VN: Do you think about that tree-planting job in those races at all?

CW: Yeah. Tree planting … you’re planting in a snowstorm sometimes, really shitty weather. I remember one time we were planting on a coastal island, a helicopter flew in, dropped us off, and it was raining and it turned to snow. The helicopter was gone for 10 hours. We were so cold, soaked to the bone, it was freezing. We decided to empty the trees boxes and burn the cardboard one piece at a time. We just sat there burning boxes all day, just trying to survive.

VN: And you’ve also had a job as a lumberjack right?

CW: So tree planting was May and June, prime bike riding season. It didn’t work out well for the racing. So I quit that and started chainsawing up in the oil fields, seismic lines. The bulldozer comes in a makes a mess. We have to come in and cut down any trees they missed. We have to go in with GPS and map it out for oil exploration. That job starts as soon as the ground is frozen, usually mid-November and goes on through Feburary, March. It’s a lot physically easier than the tree planting but the weather is really cold. Up north it’s often minus 35 sometimes minus 40 [celcius], but then you don’t work. That’s the toughest part of the job, just out in the cold, layering clothes, your hands. You have to wear gloves and still use a chainsaw.

Working up there it’s good for my mentality, a good mental break. Just all the rednecks, guys that just hate bikers. A lot of those guys don’t enjoy their life, they’re just making good money. So to see the biking culture this weekend, compared to that, is the opposite end of the spectrum.

The last two winters I’ve been in Nepal and I’ve stayed the whole winter so I’ve missed it, but up until then.

Corey Wallace
Wallace on a bike tour in Nepal before the Yak Attack. Photo: @patrick_means

VN: Right, for the Yak Attack. What is that race like?

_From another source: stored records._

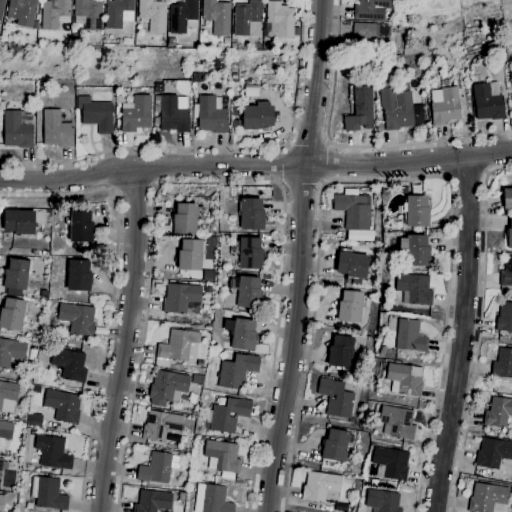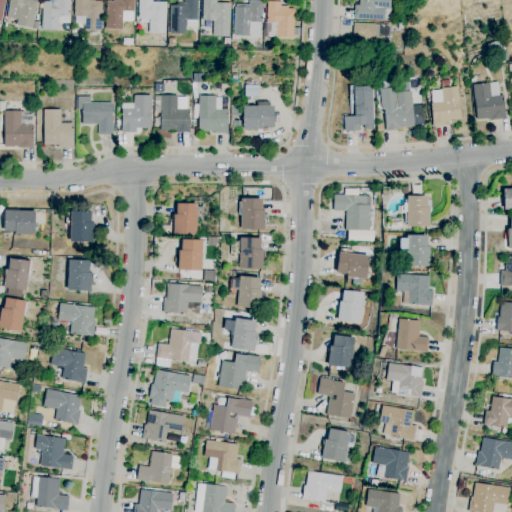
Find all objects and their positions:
building: (1, 8)
building: (1, 8)
building: (371, 10)
building: (372, 10)
building: (20, 12)
building: (22, 12)
building: (55, 13)
building: (116, 13)
building: (117, 13)
building: (53, 14)
building: (87, 14)
building: (88, 14)
building: (151, 14)
building: (153, 15)
building: (180, 15)
building: (216, 16)
building: (217, 16)
building: (182, 17)
building: (246, 18)
building: (279, 18)
building: (247, 19)
building: (279, 20)
building: (268, 30)
building: (369, 32)
building: (373, 36)
building: (172, 42)
road: (361, 44)
building: (291, 56)
building: (502, 57)
building: (510, 67)
building: (196, 83)
building: (511, 83)
building: (251, 92)
building: (488, 101)
building: (486, 102)
building: (444, 104)
building: (443, 105)
building: (358, 109)
building: (396, 109)
building: (360, 110)
building: (398, 110)
building: (171, 112)
building: (95, 114)
building: (134, 114)
building: (136, 114)
building: (171, 114)
building: (96, 115)
building: (210, 115)
building: (210, 115)
building: (253, 116)
building: (256, 117)
building: (18, 129)
building: (54, 129)
building: (56, 130)
building: (14, 131)
road: (308, 143)
road: (216, 148)
road: (283, 164)
road: (325, 164)
road: (255, 166)
road: (467, 176)
road: (216, 182)
road: (302, 185)
road: (131, 188)
building: (385, 192)
building: (507, 199)
building: (415, 211)
building: (415, 211)
building: (199, 213)
building: (250, 213)
building: (251, 214)
building: (354, 214)
building: (353, 215)
building: (183, 218)
building: (184, 219)
building: (17, 222)
building: (18, 222)
building: (79, 226)
building: (81, 228)
building: (509, 235)
building: (413, 250)
building: (413, 250)
building: (248, 253)
building: (250, 254)
building: (188, 255)
building: (190, 255)
road: (299, 256)
building: (351, 264)
building: (351, 265)
building: (506, 272)
building: (77, 275)
building: (78, 276)
building: (14, 277)
building: (16, 277)
building: (207, 286)
building: (412, 289)
building: (413, 289)
building: (245, 291)
building: (247, 293)
road: (112, 296)
building: (179, 297)
building: (181, 298)
building: (348, 306)
building: (350, 307)
building: (10, 314)
building: (13, 314)
building: (504, 317)
building: (76, 318)
building: (209, 318)
building: (77, 319)
road: (480, 331)
building: (240, 333)
building: (241, 334)
road: (462, 335)
building: (408, 336)
building: (408, 336)
road: (125, 340)
building: (177, 346)
building: (178, 346)
building: (10, 351)
building: (338, 351)
building: (340, 352)
building: (381, 352)
building: (11, 353)
building: (502, 363)
building: (68, 364)
building: (68, 364)
building: (503, 364)
building: (235, 370)
building: (236, 371)
building: (403, 379)
building: (196, 380)
building: (404, 380)
building: (165, 387)
building: (167, 388)
building: (7, 396)
building: (8, 396)
building: (335, 398)
building: (335, 398)
building: (62, 405)
building: (63, 406)
building: (497, 412)
building: (498, 412)
building: (227, 415)
building: (229, 415)
building: (34, 420)
building: (395, 422)
building: (396, 422)
building: (159, 425)
building: (161, 426)
building: (5, 430)
building: (5, 433)
building: (173, 438)
building: (333, 445)
building: (337, 446)
building: (51, 452)
building: (492, 452)
building: (53, 453)
building: (493, 453)
building: (220, 456)
building: (222, 457)
building: (2, 463)
building: (389, 463)
building: (390, 464)
building: (2, 467)
building: (156, 468)
building: (158, 468)
road: (288, 480)
building: (318, 486)
building: (319, 486)
building: (511, 491)
building: (46, 493)
building: (48, 493)
building: (485, 496)
building: (487, 497)
building: (210, 499)
building: (212, 499)
building: (381, 500)
building: (151, 501)
building: (152, 501)
building: (382, 501)
building: (0, 502)
building: (2, 503)
building: (29, 506)
building: (179, 510)
building: (10, 511)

CW: The Yak Attack race does the Anapurna Circuit in Nepal, sometimes a little bit extra. It starts at 800 meters, goes up to a pass at 5,400, so 17,000 feet. It’s just a real adventure. You’re racing on the Anapurna trekking trail and it’s prime trekking season, you’ve got hikers everywhere, you’ve got donkeys hauling supplies up the mountain. It’s just insane. You stay at teahouses every night. It’s more of a battle with the elements. Some pretty fit Europeans have gone to that one. You get to the camp and there’s no heating, no nothing, and they find that pretty tough.

The highlight of that race is the descent off the 17,000-foot pass. It’s like a 45-minute descent on singletrack all the way down to 8,000 feet. It’s insane it takes hikers like eight hours. It takes bikers like 45 minutes. The trail goes everywhere. It’s a free-for-all. There’s probably 10 ways down the mountain. The Nepalis know all the right lines so I’ll see them on the other side of the mountain going down, so I’ll cross over to there. And then the altitude. Most of that race is up at 12,000 plus.

VN: It’s quite a contrast between that and a race like the Whiskey Off-Road. How is it to go between those extremes?

CW: It’s a bit of a shock for sure, but that’s what keeps me going is the extremes of it. The chaos in Nepal and India is fun for a while but it sometimes gets old. It’s nice to come to Whiskey 50 and know what we’re doing. There’s not too many X-factors here. It’s who’s the fittest, who can ride this trail fast.

This interview was edited for length and clarity.